There is no version of this that is easy. You have invested enormous amounts of hope, money, time, and physical energy into this cycle. The two-week wait asks you to sit with uncertainty about something that matters more than almost anything.
A few things that genuinely help:
Plan your days intentionally. Do not leave yourself with empty hours to fill with worry. Make gentle plans: a short walk in the morning, a film in the evening, a meal you enjoy preparing. Structure reduces the space anxiety has to grow.
Give yourself permission to not be fine. You do not need to perform calm or optimism. This is hard, and feeling scared or sad on some days is completely appropriate.
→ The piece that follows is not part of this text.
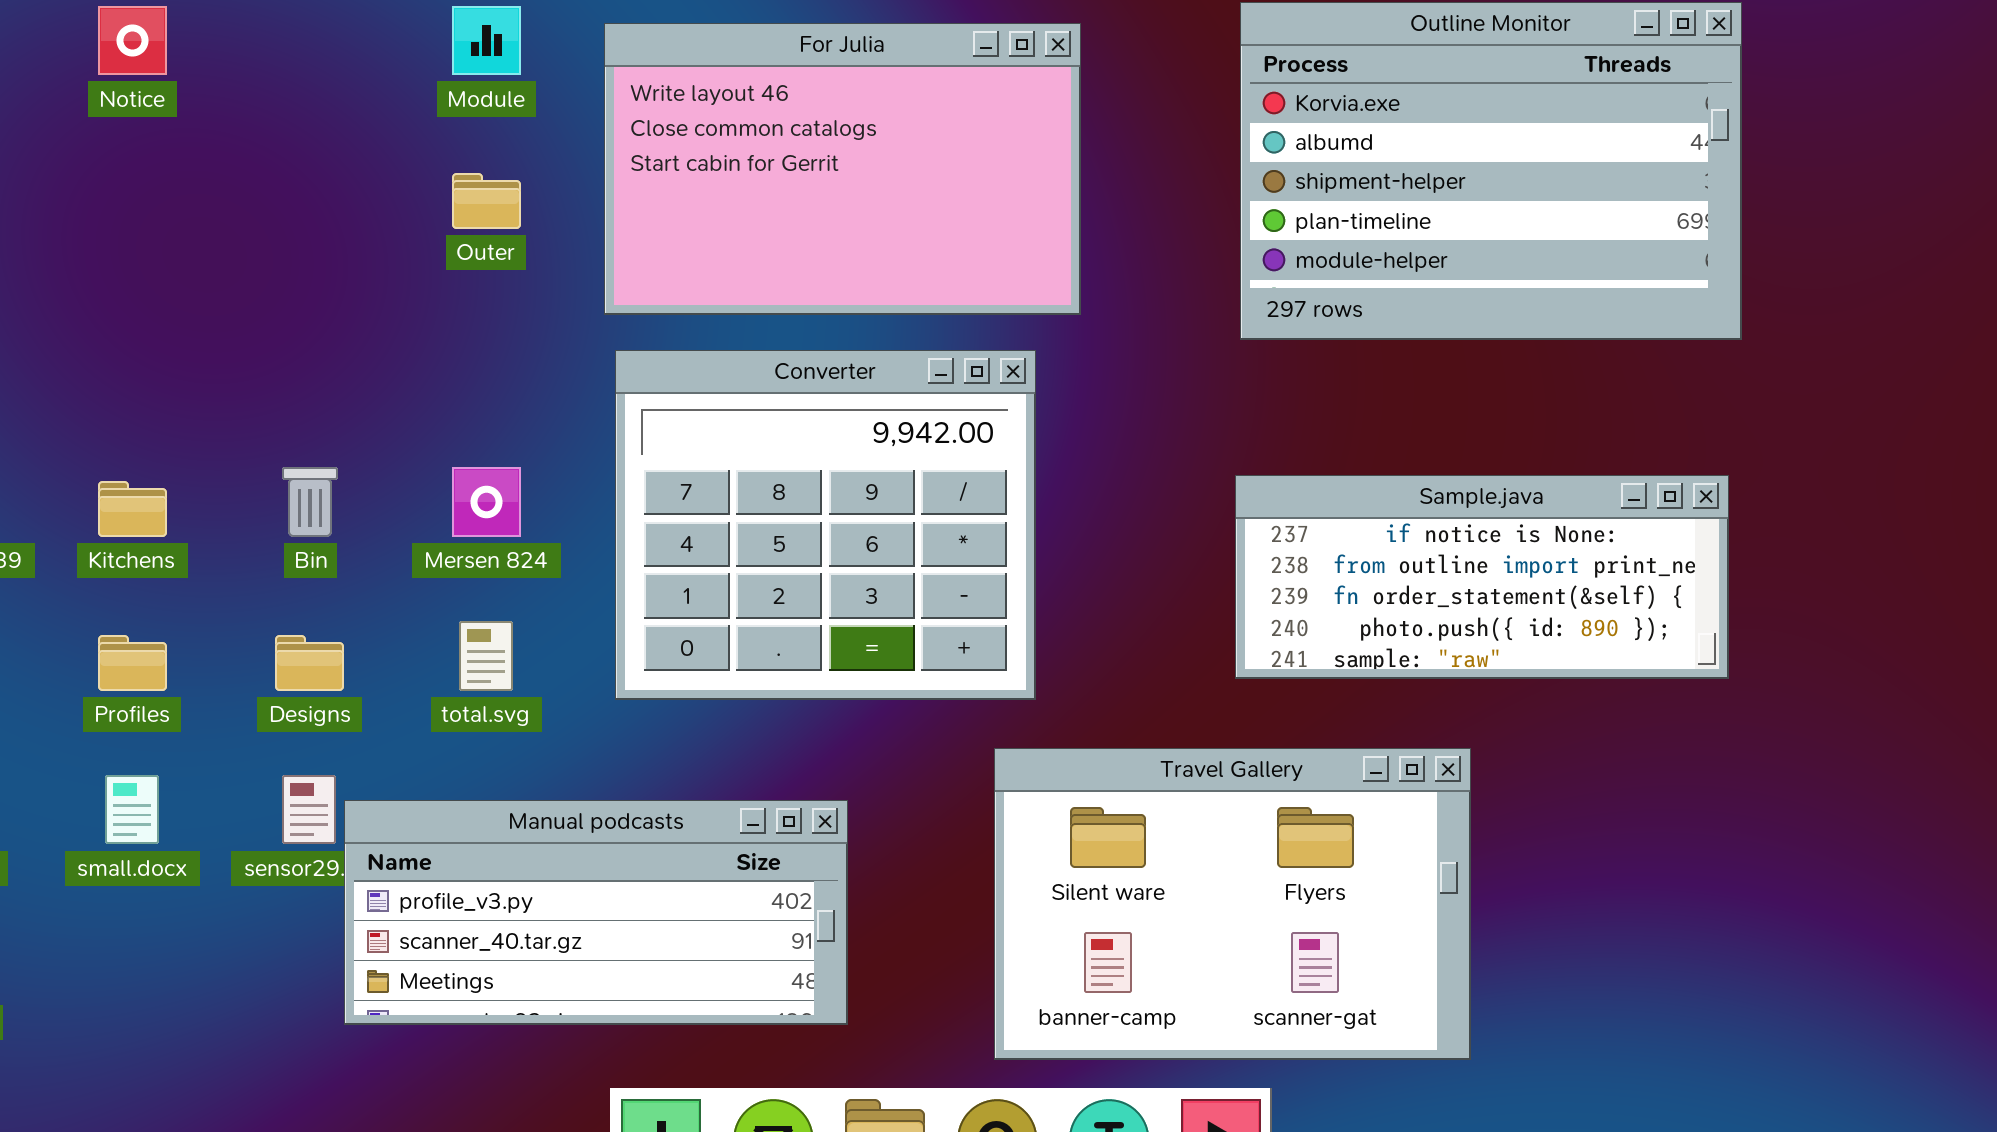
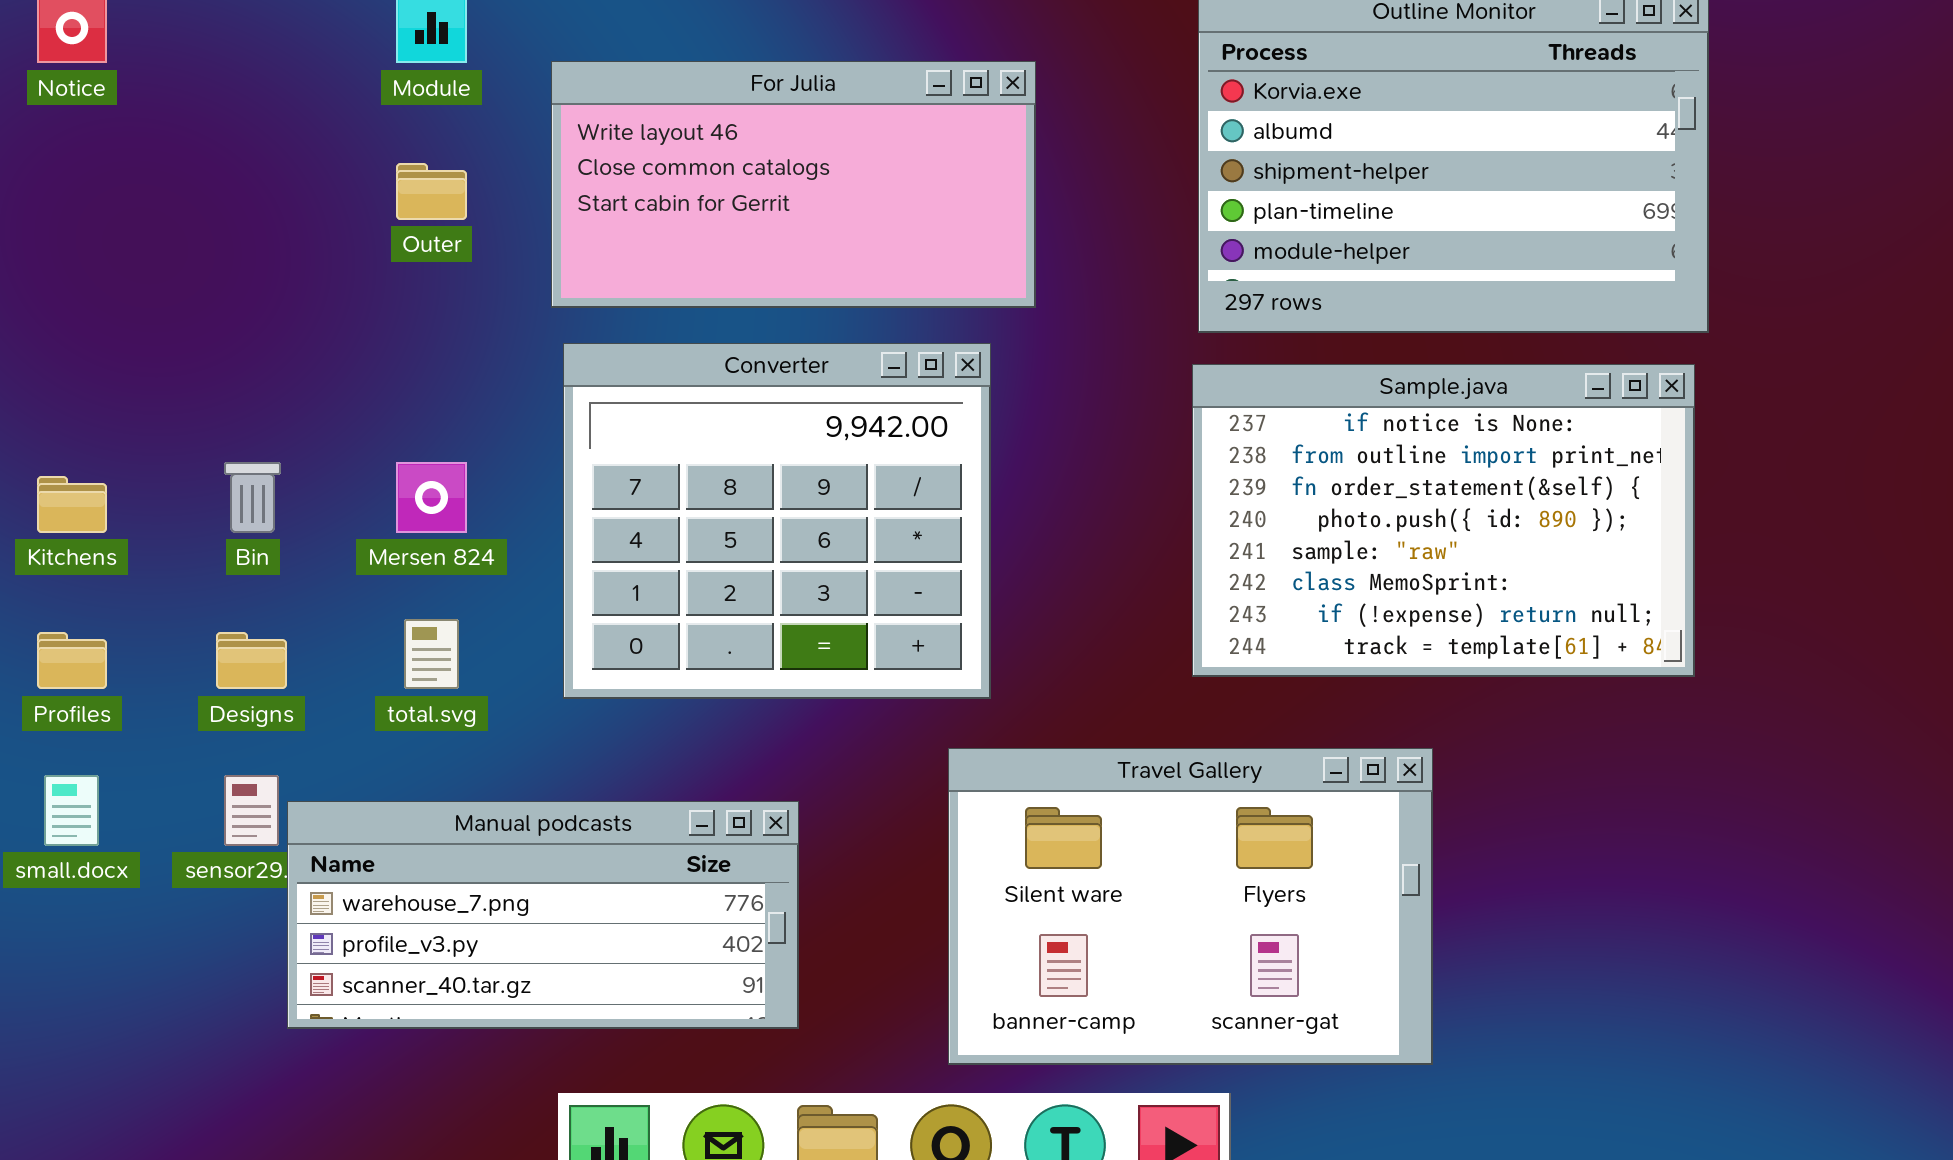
For Julia: [604,23,1081,315] -> [551,61,1036,308], resized
Sample.java: [1235,475,1729,679] -> [1192,364,1695,677], resized
Manual podcasts: [344,800,848,1025] -> [287,801,799,1029], scrolled up 1 row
Limit symptom searching. Set a boundary with yourself about time spent reading IVF forums and symptoms lists. Five minutes is enough. Two hours is not helping you.
Let your partner be involved. Many Nepali men feel helpless during this period because the biological waiting is experienced entirely by their partner. Naming that for each other, acknowledging that you are both living through uncertainty, keeps you connected instead of alone in it.
Common Questions About IVF Embryo Transfer in Nepal
Can I travel after embryo transfer?
Short car journeys are generally fine. Long bus journeys on rough roads in Nepal should be avoided for the first few days because of vibration and discomfort. Domestic flights are not prohibited, but discuss any travel plans with your doctor before transfer day so you can plan around your medication schedule and beta test appointment.
Is it okay to go back to work after embryo transfer?
For office-based or desk work, most doctors say yes, returning to work within one to two days is fine. If your job is physically demanding or involves heavy lifting, take time off for at least the first week. Stress at work is less of a concern than physical strain.
What does it mean if I have no symptoms at all?
It means nothing specific about your outcome. Research consistently shows that 10 to 15% of women who have successful implantation experience no noticeable symptoms during the two-week wait. The absence of symptoms is not failure.
When can I take a home pregnancy test?
Your clinic will give you a specific date for your beta hCG blood test. Wait for that date. Testing earlier with a urine strip test is almost always counterproductive because results are unreliable before hCG levels have had enough time to rise, and a false negative in the early days causes real emotional harm that a few more days of waiting does not.
What if I experience light spotting?
Light spotting, especially from days five to ten after transfer, can be implantation bleeding. It can also be caused by your vaginal progesterone medication. In either case, do not stop your medication. Contact your clinic if the bleeding becomes heavy or is accompanied by pain.
Can stress cause the IVF transfer to fail?
Moderate everyday stress is not proven to cause IVF failure. The research on this is more nuanced than the common advice to “just relax.” That said, extreme chronic stress does affect hormone levels, and managing your emotional state is worthwhile for your own wellbeing regardless of its direct effect on implantation. Do what you genuinely find calming, and do not add guilt about stress on top of the stress itself.
How soon can we try another cycle if this one does not work?
Most clinics in Nepal recommend waiting one full menstrual cycle before beginning a frozen embryo transfer with a previously frozen embryo, or longer if a fresh stimulation cycle is needed. Your doctor at Sishu will assess your body’s recovery and review the protocol before advising on timing.